**ASSIGNMENT**
Identify each line below that contains the word "value" and copy those lines.

**AVAILABLE DATA**
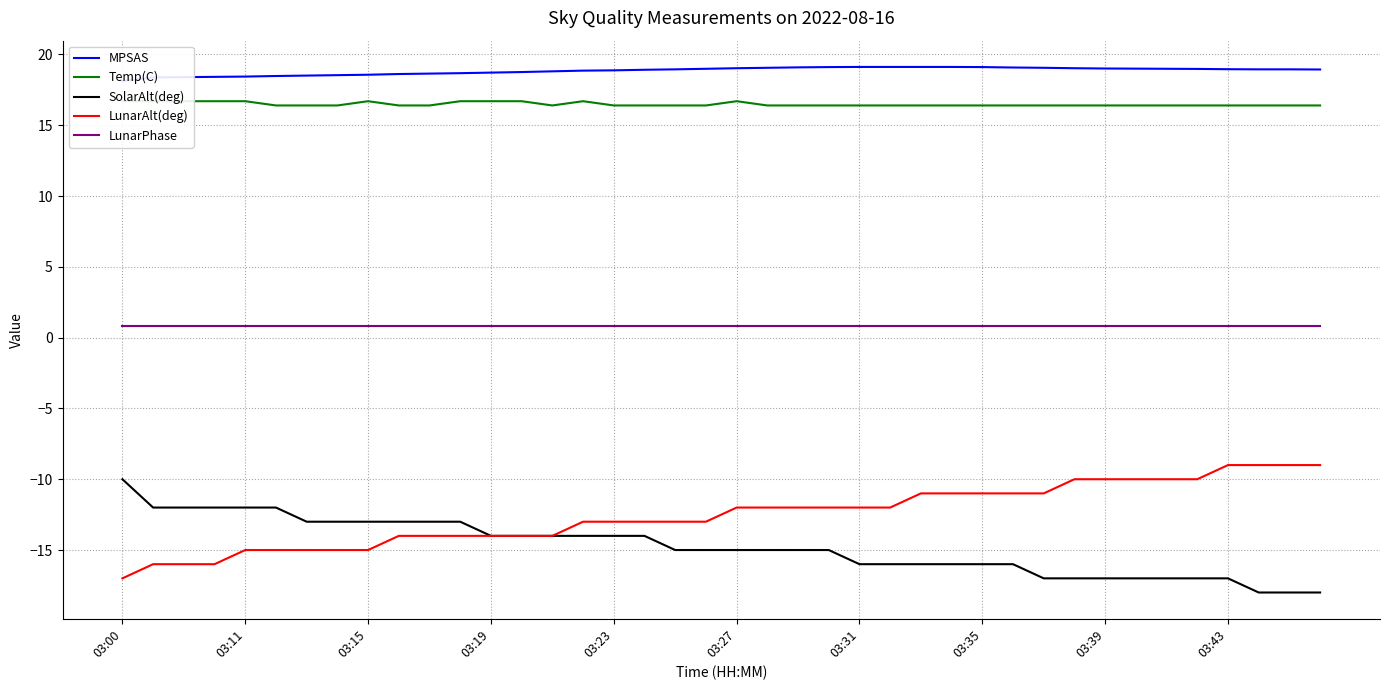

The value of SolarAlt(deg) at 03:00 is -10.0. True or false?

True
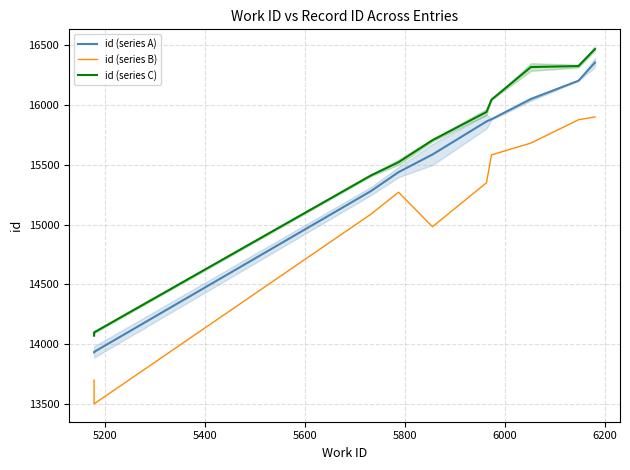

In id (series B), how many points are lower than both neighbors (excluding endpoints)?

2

==

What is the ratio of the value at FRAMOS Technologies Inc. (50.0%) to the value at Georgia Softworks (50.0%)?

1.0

**EXERCISE OUTPUT**
The value of SolarAlt(deg) at 03:00 is -10.0. True or false?
What is the ratio of the value at FRAMOS Technologies Inc. (50.0%) to the value at Georgia Softworks (50.0%)?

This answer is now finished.